Render every line of text in the records below as a Markdown table with the columns No and Text, numbering the rows and skipping blank lines. Leave the pictures out of the answer.

INFORMATION GIVEN START

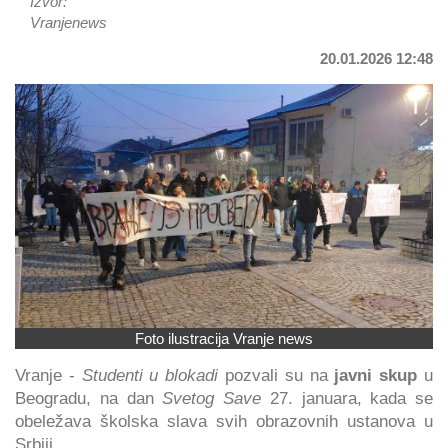
Izvor:
Vranjenews
20.01.2026 12:48
Foto ilustracija Vranje news
Vranje -
Studenti u blokadi
pozvali su na
javni skup
u
Beogradu, na dan
Svetog Save
27. januara, kada se
obeležava školska slava svih obrazovnih ustanova u
Srbiji.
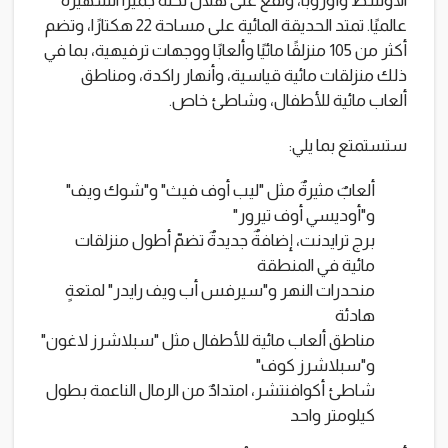
الأوسط وأوروبا، وتقع على هلال نخلة جميرا الشهيرة
عالميًا. تمتد الحديقة المائية على مساحة 22 هكتارًا، وتضم
أكثر من 105 منزلقًا مائيًا وألعابًا ووجهات ترفيهية، بما في
ذلك منزلقات مائية قياسية، وأنهار راكدة، ومناطق
ألعاب مائية للأطفال، وشاطئ خاص.
ستستمتع بما يلي:
ألعابٌ مثيرةٌ مثل "ليب أوف فيث" و"شوك ويف"
و"أوديسي أوف تيرور"
برج ترايدنت، إضافةٌ جديدةٌ تضمّ أطول منزلقات
مائية في المنطقة
منحدرات النهر و"سيرفس أب ويف رايدر" لمتعةٍ
هادئة
مناطق ألعاب مائية للأطفال مثل "سبلاشرز لاغون"
و"سبلاشرز كوف"
شاطئ أكوافنتشر، امتدادٌ من الرمال الناعمة بطول
كيلومتر واحد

INFORMATION GIVEN END

◆ ANSWER SPACE ◆
| No | Text |
|---|---|
| 1 | Izvor: |
| 2 | Vranjenews |
| 3 | 20.01.2026 12:48 |
| 4 | Foto ilustracija Vranje news |
| 5 | Vranje - |
| 6 | Studenti u blokadi |
| 7 | pozvali su na |
| 8 | javni skup |
| 9 | u |
| 10 | Beogradu, na dan |
| 11 | Svetog Save |
| 12 | 27. januara, kada se |
| 13 | obeležava školska slava svih obrazovnih ustanova u |
| 14 | Srbiji. |
| 15 | الأوسط وأوروبا، وتقع على هلال نخلة جميرا الشهيرة |
| 16 | عالميًا. تمتد الحديقة المائية على مساحة 22 هكتارًا، وتضم |
| 17 | أكثر من 105 منزلقًا مائيًا وألعابًا ووجهات ترفيهية، بما في |
| 18 | ذلك منزلقات مائية قياسية، وأنهار راكدة، ومناطق |
| 19 | ألعاب مائية للأطفال، وشاطئ خاص. |
| 20 | ستستمتع بما يلي: |
| 21 | ألعابٌ مثيرةٌ مثل "ليب أوف فيث" و"شوك ويف" |
| 22 | و"أوديسي أوف تيرور" |
| 23 | برج ترايدنت، إضافةٌ جديدةٌ تضمّ أطول منزلقات |
| 24 | مائية في المنطقة |
| 25 | منحدرات النهر و"سيرفس أب ويف رايدر" لمتعةٍ |
| 26 | هادئة |
| 27 | مناطق ألعاب مائية للأطفال مثل "سبلاشرز لاغون" |
| 28 | و"سبلاشرز كوف" |
| 29 | شاطئ أكوافنتشر، امتدادٌ من الرمال الناعمة بطول |
| 30 | كيلومتر واحد |